Collected data entries:
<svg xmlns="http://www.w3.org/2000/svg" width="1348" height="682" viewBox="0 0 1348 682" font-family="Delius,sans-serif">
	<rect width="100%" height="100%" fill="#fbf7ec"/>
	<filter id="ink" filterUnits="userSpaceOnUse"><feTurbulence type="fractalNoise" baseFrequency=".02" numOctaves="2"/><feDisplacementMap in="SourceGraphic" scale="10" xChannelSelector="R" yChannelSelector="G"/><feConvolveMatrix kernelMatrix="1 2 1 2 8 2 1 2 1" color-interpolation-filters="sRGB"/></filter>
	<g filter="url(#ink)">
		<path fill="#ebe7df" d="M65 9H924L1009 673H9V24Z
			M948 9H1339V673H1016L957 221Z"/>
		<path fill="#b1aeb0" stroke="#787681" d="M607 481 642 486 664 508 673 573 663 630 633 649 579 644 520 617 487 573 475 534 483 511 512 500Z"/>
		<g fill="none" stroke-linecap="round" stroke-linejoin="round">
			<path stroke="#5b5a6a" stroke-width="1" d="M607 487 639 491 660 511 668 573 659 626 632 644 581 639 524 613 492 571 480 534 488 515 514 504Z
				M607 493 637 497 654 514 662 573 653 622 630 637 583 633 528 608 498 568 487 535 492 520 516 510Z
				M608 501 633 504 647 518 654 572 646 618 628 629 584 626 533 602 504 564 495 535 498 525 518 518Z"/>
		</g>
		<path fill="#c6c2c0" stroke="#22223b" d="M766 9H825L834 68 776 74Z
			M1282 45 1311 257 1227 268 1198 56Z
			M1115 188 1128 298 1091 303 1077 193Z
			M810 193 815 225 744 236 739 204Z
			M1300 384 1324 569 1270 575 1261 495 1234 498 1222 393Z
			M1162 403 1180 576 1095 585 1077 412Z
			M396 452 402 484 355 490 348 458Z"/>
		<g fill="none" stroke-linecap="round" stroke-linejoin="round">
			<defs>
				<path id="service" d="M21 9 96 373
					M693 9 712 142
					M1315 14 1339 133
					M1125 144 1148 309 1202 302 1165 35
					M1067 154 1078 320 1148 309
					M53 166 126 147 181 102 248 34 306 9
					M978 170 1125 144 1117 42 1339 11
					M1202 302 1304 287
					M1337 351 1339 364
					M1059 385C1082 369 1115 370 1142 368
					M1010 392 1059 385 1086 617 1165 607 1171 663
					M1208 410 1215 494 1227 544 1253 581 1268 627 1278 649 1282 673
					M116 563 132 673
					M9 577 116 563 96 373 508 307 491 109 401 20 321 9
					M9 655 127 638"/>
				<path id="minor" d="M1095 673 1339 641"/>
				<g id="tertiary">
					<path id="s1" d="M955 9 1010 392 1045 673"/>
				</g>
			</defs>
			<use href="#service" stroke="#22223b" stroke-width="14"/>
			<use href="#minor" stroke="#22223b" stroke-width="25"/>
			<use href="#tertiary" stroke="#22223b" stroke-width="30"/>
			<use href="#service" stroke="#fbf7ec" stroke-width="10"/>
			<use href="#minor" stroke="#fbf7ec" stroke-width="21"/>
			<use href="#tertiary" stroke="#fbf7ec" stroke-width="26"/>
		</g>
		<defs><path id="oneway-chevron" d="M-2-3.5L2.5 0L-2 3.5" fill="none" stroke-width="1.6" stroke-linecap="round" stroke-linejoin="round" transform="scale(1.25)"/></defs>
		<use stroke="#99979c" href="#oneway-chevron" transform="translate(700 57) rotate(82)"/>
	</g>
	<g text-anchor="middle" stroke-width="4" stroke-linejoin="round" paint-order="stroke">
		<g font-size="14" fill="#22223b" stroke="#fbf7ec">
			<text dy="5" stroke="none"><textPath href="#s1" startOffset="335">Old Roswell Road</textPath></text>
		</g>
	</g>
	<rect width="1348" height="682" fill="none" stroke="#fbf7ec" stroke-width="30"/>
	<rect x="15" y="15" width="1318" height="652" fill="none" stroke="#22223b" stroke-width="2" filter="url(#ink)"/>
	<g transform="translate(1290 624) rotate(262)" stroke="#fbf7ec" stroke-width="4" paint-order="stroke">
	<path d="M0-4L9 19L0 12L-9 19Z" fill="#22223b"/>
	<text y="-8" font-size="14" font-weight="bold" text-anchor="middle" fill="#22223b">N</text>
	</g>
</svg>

YOUR TASK:
All of the entries are to be transcribed exactly.

EXPECTED ANSWER:
<svg xmlns="http://www.w3.org/2000/svg" width="1348" height="682" viewBox="0 0 1348 682" font-family="Delius,sans-serif">
	<rect width="100%" height="100%" fill="#fbf7ec"/>
	<filter id="ink" filterUnits="userSpaceOnUse"><feTurbulence type="fractalNoise" baseFrequency=".02" numOctaves="2"/><feDisplacementMap in="SourceGraphic" scale="10" xChannelSelector="R" yChannelSelector="G"/><feConvolveMatrix kernelMatrix="1 2 1 2 8 2 1 2 1" color-interpolation-filters="sRGB"/></filter>
	<g filter="url(#ink)">
		<path fill="#ebe7df" d="M65 9H924L1009 673H9V24Z
			M948 9H1339V673H1016L957 221Z"/>
		<path fill="#b1aeb0" stroke="#787681" d="M607 481 642 486 664 508 673 573 663 630 633 649 579 644 520 617 487 573 475 534 483 511 512 500Z"/>
		<g fill="none" stroke-linecap="round" stroke-linejoin="round">
			<path stroke="#5b5a6a" stroke-width="1" d="M607 487 639 491 660 511 668 573 659 626 632 644 581 639 524 613 492 571 480 534 488 515 514 504Z
				M607 493 637 497 654 514 662 573 653 622 630 637 583 633 528 608 498 568 487 535 492 520 516 510Z
				M608 501 633 504 647 518 654 572 646 618 628 629 584 626 533 602 504 564 495 535 498 525 518 518Z"/>
		</g>
		<path fill="#c6c2c0" stroke="#22223b" d="M766 9H825L834 68 776 74Z
			M1282 45 1311 257 1227 268 1198 56Z
			M1115 188 1128 298 1091 303 1077 193Z
			M810 193 815 225 744 236 739 204Z
			M1300 384 1324 569 1270 575 1261 495 1234 498 1222 393Z
			M1162 403 1180 576 1095 585 1077 412Z
			M396 452 402 484 355 490 348 458Z"/>
		<g fill="none" stroke-linecap="round" stroke-linejoin="round">
			<defs>
				<path id="service" d="M21 9 96 373
					M693 9 712 142
					M1315 14 1339 133
					M1125 144 1148 309 1202 302 1165 35
					M1067 154 1078 320 1148 309
					M53 166 126 147 181 102 248 34 306 9
					M978 170 1125 144 1117 42 1339 11
					M1202 302 1304 287
					M1337 351 1339 364
					M1059 385C1082 369 1115 370 1142 368
					M1010 392 1059 385 1086 617 1165 607 1171 663
					M1208 410 1215 494 1227 544 1253 581 1268 627 1278 649 1282 673
					M116 563 132 673
					M9 577 116 563 96 373 508 307 491 109 401 20 321 9
					M9 655 127 638"/>
				<path id="minor" d="M1095 673 1339 641"/>
				<g id="tertiary">
					<path id="s1" d="M955 9 1010 392 1045 673"/>
				</g>
			</defs>
			<use href="#service" stroke="#22223b" stroke-width="14"/>
			<use href="#minor" stroke="#22223b" stroke-width="25"/>
			<use href="#tertiary" stroke="#22223b" stroke-width="30"/>
			<use href="#service" stroke="#fbf7ec" stroke-width="10"/>
			<use href="#minor" stroke="#fbf7ec" stroke-width="21"/>
			<use href="#tertiary" stroke="#fbf7ec" stroke-width="26"/>
		</g>
		<defs><path id="oneway-chevron" d="M-2-3.5L2.5 0L-2 3.5" fill="none" stroke-width="1.6" stroke-linecap="round" stroke-linejoin="round" transform="scale(1.25)"/></defs>
		<use stroke="#99979c" href="#oneway-chevron" transform="translate(700 57) rotate(82)"/>
	</g>
	<g text-anchor="middle" stroke-width="4" stroke-linejoin="round" paint-order="stroke">
		<g font-size="14" fill="#22223b" stroke="#fbf7ec">
			<text dy="5" stroke="none"><textPath href="#s1" startOffset="335">Old Roswell Road</textPath></text>
		</g>
	</g>
	<rect width="1348" height="682" fill="none" stroke="#fbf7ec" stroke-width="30"/>
	<rect x="15" y="15" width="1318" height="652" fill="none" stroke="#22223b" stroke-width="2" filter="url(#ink)"/>
	<g transform="translate(1290 624) rotate(262)" stroke="#fbf7ec" stroke-width="4" paint-order="stroke">
	<path d="M0-4L9 19L0 12L-9 19Z" fill="#22223b"/>
	<text y="-8" font-size="14" font-weight="bold" text-anchor="middle" fill="#22223b">N</text>
	</g>
</svg>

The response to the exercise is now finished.